I was writing an article for The Bello Collective, and I had this idea to compare podcasts to books. I sketched out some ideas of what a bookshelf full of podcasts might look like and decided to create a version digitally using various pencil brushes.
It was one of the first times I created an image for something other than my own site, and I was proud of how it turned out. This also fully solidified in my mind the creative satisfaction that comes with pairing your own words with your own art.
At a podcast conference, I was blown away when Tamar Avishair, creator of The Lonely Palette, told me she cried when she saw her show included with so many players like Radiolab and This American Life. My writing had certainly never made anyone cry, and this was a strong signal to me that art is worth pursuing even if it’s not something that would ever be in a museum.
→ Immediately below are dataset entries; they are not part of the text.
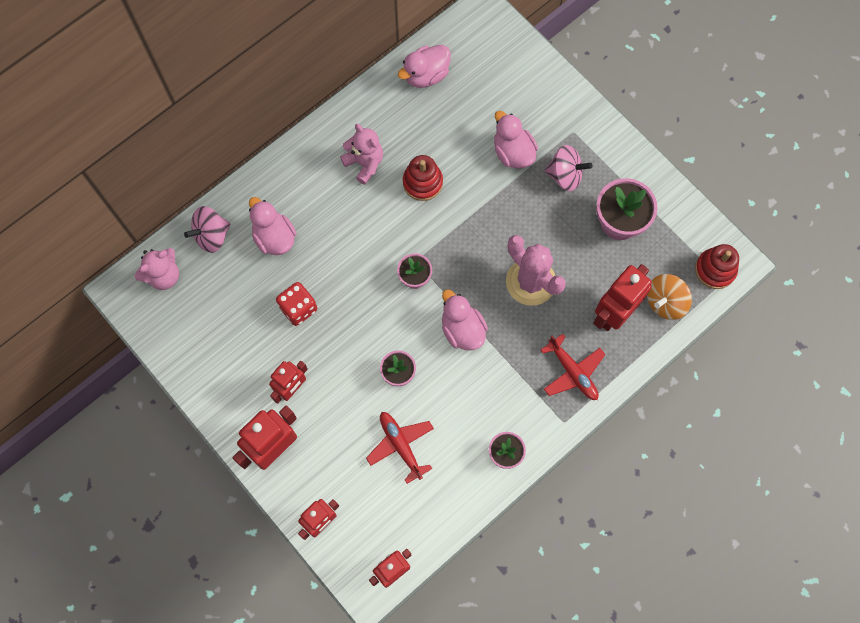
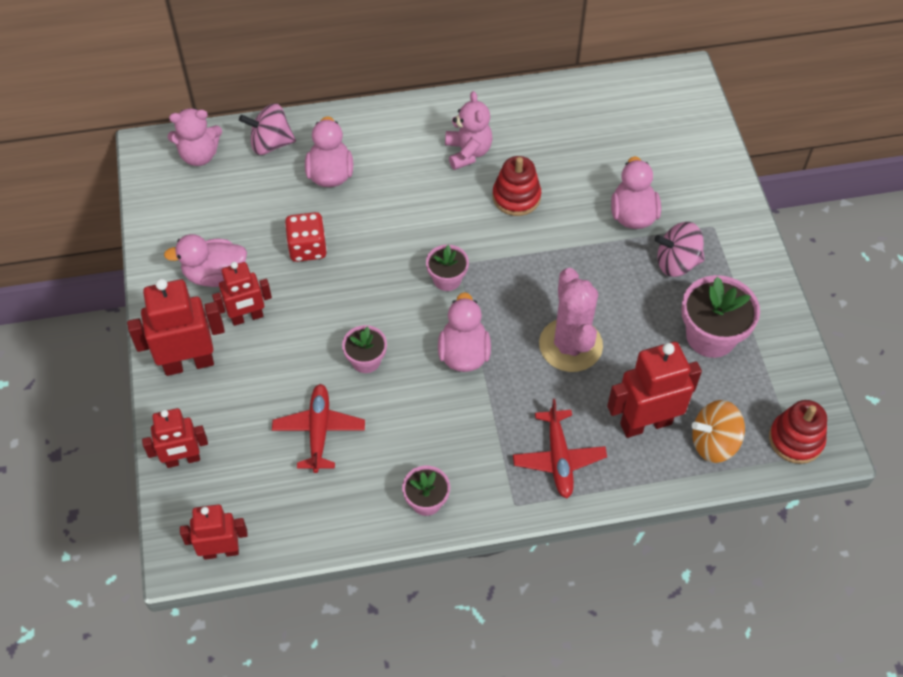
camera: 30 degrees right, 15 degrees down
pink duck [398,45,451,88] -> pink duck moved to [164,234,247,287]
pink spinning top [544,145,593,191] -> pink spinning top turned 135 degrees clockwise [655,222,705,277]

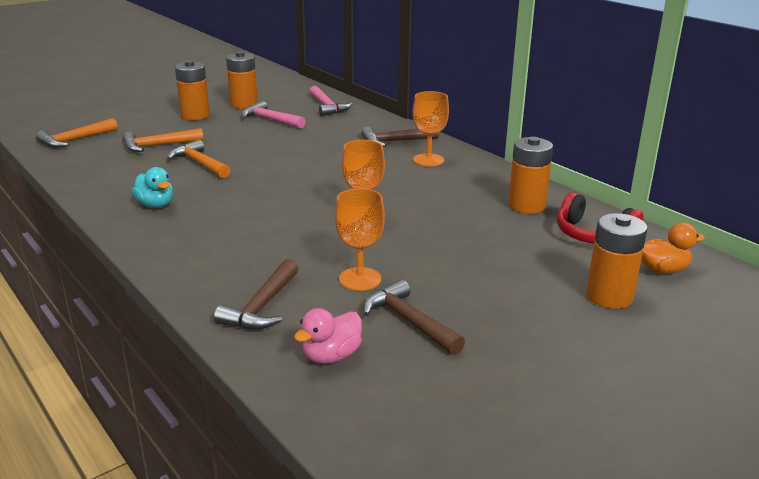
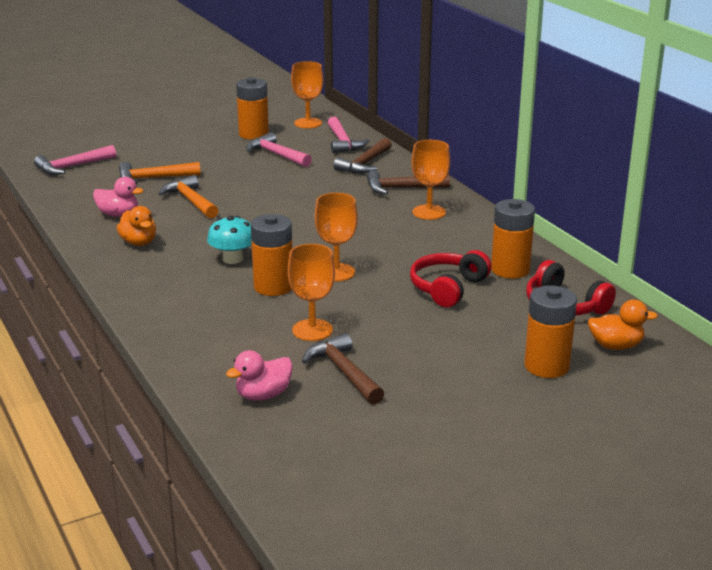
camera: 10 degrees right, 0 degrees up
orange hammer [36,118,118,148] -> pink hammer [34,145,116,175]
turquoise duck [132,167,173,208] -> orange duck [117,206,156,246]
orange battery [175,60,210,120] -> orange battery moved to [251,214,292,296]
brown hammer [214,259,298,330] -> brown hammer moved to [333,138,391,174]
none -> pink duck [93,177,144,217]
none -> turquoise mushroom [207,216,252,264]
none -> orange goblet [291,61,323,128]
none -> red headphones [410,250,491,308]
Creators working at the intersection of writing and art that inspire and motivate me
Tim Urban’s Wait But Why is a blog I love, particularly when he was putting out content much more regularly (he’s currently working on a book). His writing and the topics he chooses really scratches a certain itch for me, but it was his admittedly amateur art that I really loved. Here’s this extremely popular blog that has stick figures and poorly drawn graphs as a feature, not a bug. You don’t need to be an Artist to communicate with art.
Just like Kevin Kelly gave me permission to write, Tim Urban gave me permission to create visuals.
Now I am continuously impressed and inspired by any writer who also creates their own images, hence the reason for this entire site. There are so many creators within newsletters and on Twitter that are killing it with their creativity. I’m starting to compile my favorites in a public Twitter list.
Advice for anyone who wants to start adding visual creativity to their work
For anyone thinking of starting to draw or design their own images, I highly recommend it. The world really does have too many bland stock photos and I for one get downright pleased when I see any kind of original art within writing. It also stands out in a good way against the rest of the noise of the internet. And if you are worried at not being good, just look at anything I do for proof that the technical bar isn’t very high to get started.
Also, avoid drawing people at first. I learned that quickly. People are really hard at the beginning (or anytime really). There is no shame in going the stick figure route if you need to.